リリー・オンコロジー・オン・キャンバス 写真部門入賞『最後の手打ちうどん』
写真部門入選『最後の手打ちうどん』高橋 賢(たかはし さとし)さん
がんと告知された時の不安、がんと共に⽣きる決意、そしてがんの経験を通して変化した⽣き⽅など、⾔葉だけでは伝えきれない想いを絵画・写真・絵⼿紙で表現する「場」があります。がんサバイバーの方の思いが詰まった作品を紹介します。

久しぶりの帰省、そこには痩せた父が

昨年の酷暑の夏、突然、母から連絡があった。「お父さん、咳込みがひどいのでコロナと思って病院に行ったら、肺腺がんのステージ4と診断、余命1年と言われた」かなり動揺していた。

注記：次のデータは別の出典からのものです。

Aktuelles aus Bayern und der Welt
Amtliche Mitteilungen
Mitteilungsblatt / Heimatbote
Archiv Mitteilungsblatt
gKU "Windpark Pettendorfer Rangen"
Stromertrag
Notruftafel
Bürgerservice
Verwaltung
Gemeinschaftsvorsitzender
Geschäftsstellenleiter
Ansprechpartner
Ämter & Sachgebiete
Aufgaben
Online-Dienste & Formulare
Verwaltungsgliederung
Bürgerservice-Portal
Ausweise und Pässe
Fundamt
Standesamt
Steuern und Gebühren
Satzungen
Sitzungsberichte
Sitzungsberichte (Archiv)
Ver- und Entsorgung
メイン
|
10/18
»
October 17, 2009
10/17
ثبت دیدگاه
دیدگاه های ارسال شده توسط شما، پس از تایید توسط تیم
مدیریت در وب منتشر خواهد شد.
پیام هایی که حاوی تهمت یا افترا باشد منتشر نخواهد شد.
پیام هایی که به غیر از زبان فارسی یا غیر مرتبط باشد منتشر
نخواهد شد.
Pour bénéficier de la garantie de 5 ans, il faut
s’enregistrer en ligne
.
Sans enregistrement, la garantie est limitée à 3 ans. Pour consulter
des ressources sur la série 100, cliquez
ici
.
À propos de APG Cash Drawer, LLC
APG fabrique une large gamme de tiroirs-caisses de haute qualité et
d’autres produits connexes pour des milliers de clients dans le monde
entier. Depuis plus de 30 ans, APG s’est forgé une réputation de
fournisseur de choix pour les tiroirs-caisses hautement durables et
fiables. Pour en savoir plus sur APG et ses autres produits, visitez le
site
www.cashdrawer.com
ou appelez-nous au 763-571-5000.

すぐに、東京から神戸に帰った。痩せた父がいた。コロナ期間中、3年帰っていなかった。息子の久しぶりの帰省を心待ちにしていた父は、時折突いて出る激しい咳を隠しながら、故郷の讃岐うどんを自ら打ってふるまってくれた。船乗りで威勢がよかった父は、だいぶん弱って、気弱になっていた。

「3杯くらい食べられるか?お代わりあるからな」

私は、もう白髪が混じる50代になっているけれど、90歳の父にとっての私は、いつまでも10代、20代の子どもだった。